[Critique] – The New Kids


The New Kids affiche film

Réalisateur : Sean S. Cunningham

Année de Sortie : 1985

Origine : États-Unis

Genre : Jeunesse Dévoyée

Durée : 1h29

Le Roy du Bis : 6,5/10
Thibaud Savignol : 6,5/10

Sortie sur la Plateforme Shadowz : 15 août 2025


Santa’s Slay Funhouse Massacre


Sean S. Cunningham ne se limite pas seulement à châtier les adolescents des camps d’été. Le voilà désormais prêt à investir les parcs de loisirs pour faire de l’ombre à l’oncle Disney. La morale y est presque aussi bien pensante que dans l’un de ces contes pour enfants, à ceci prêt que la violence engendre la violence dans un cycle sans fin et perpétuel de destruction. 

À la suite du décès tragique de leurs parents, Loren et Abby doivent déménager chez leur oncle en Floride afin de l’aider à retaper une fête foraine miteuse. Malheureusement, leur intégration sera chahutée par une bande de ploucs, entre brimades quotidiennes, bagarres, et harcèlement sexuel. Mais ce que les membres du gang ne savent pas, c’est que les deux adolescents ne sont pas du genre à se laisser marcher sur les pieds. 

À l’instar de Class 1984, The New Kids est un fantasme de boomer-reaganien dans lequel une jeunesse perverse et dévoyée cherche à pourrir la vie à une noble famille américaine, en tout bien toute horreur évidemment. Les méchants sont pourris jusqu’à la moelle, et les gentils patriotiques presque trop bons pour être honnêtes. Tout droit sortie de son Quartier Chaud, James Spader crève l’écran dans le rôle de ce délinquant pervers narcissique, à la tête d’une meute de péquenauds nourris à la drogue, pervertit à l’ultra-violence (combat de chiens) et porté sur les armes à feu. 
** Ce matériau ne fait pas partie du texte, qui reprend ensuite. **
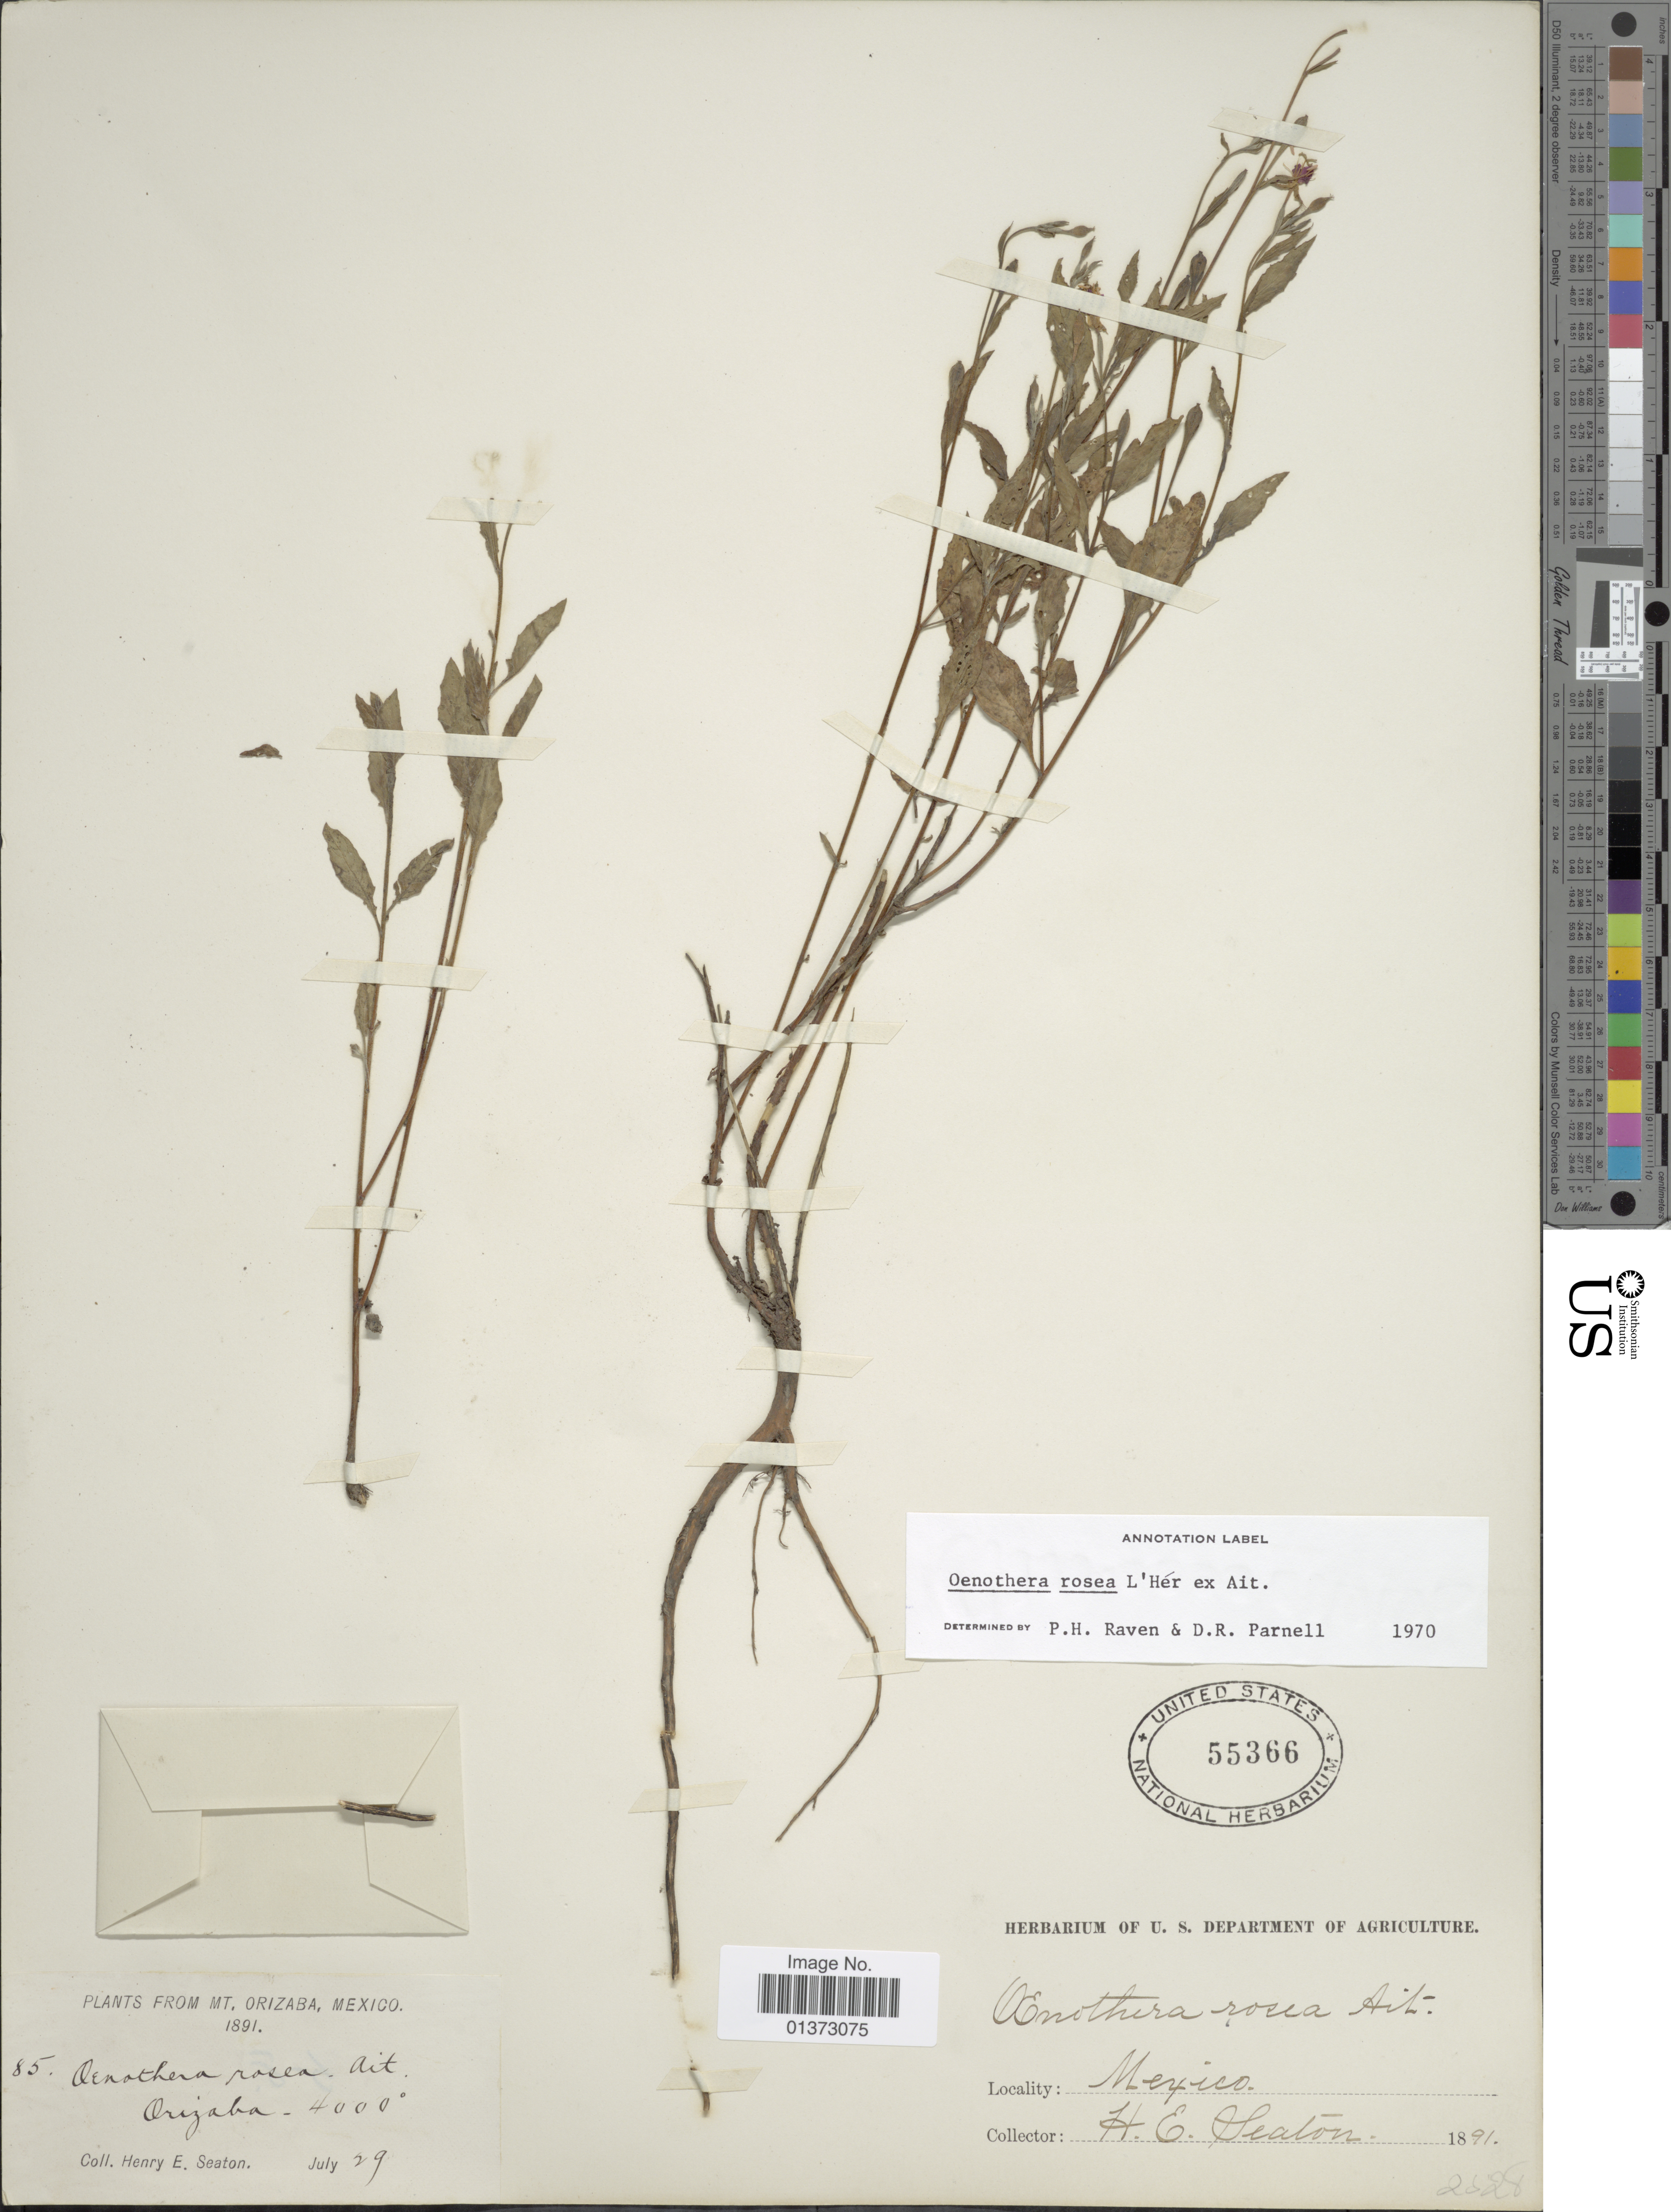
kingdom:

The New Kids critique film

Vendu par ses visuels racoleurs comme un slasher horrifique se déroulant dans une fête foraine abandonnée, The New Kids n’est pas tout à fait ce qu’il prétend être, mais ne ment pas pour autant sur la marchandise. Le film est à l’image de cet oncle bourru rabattant les clients pour leur vendre la 7ème merveille du monde : un boniment de série B occulté dans la masse de slashers et de la teensploitation des années 80. De par sa nature même d’œuvre destinée à l’exploitation, le long-métrage se condamnait d’emblée comme son parc d’attraction, à finir abandonné sur le bas côté avec son générique introductif digne de Notre belle Famille avec Sasha Mitchell et Patrick Duffy. 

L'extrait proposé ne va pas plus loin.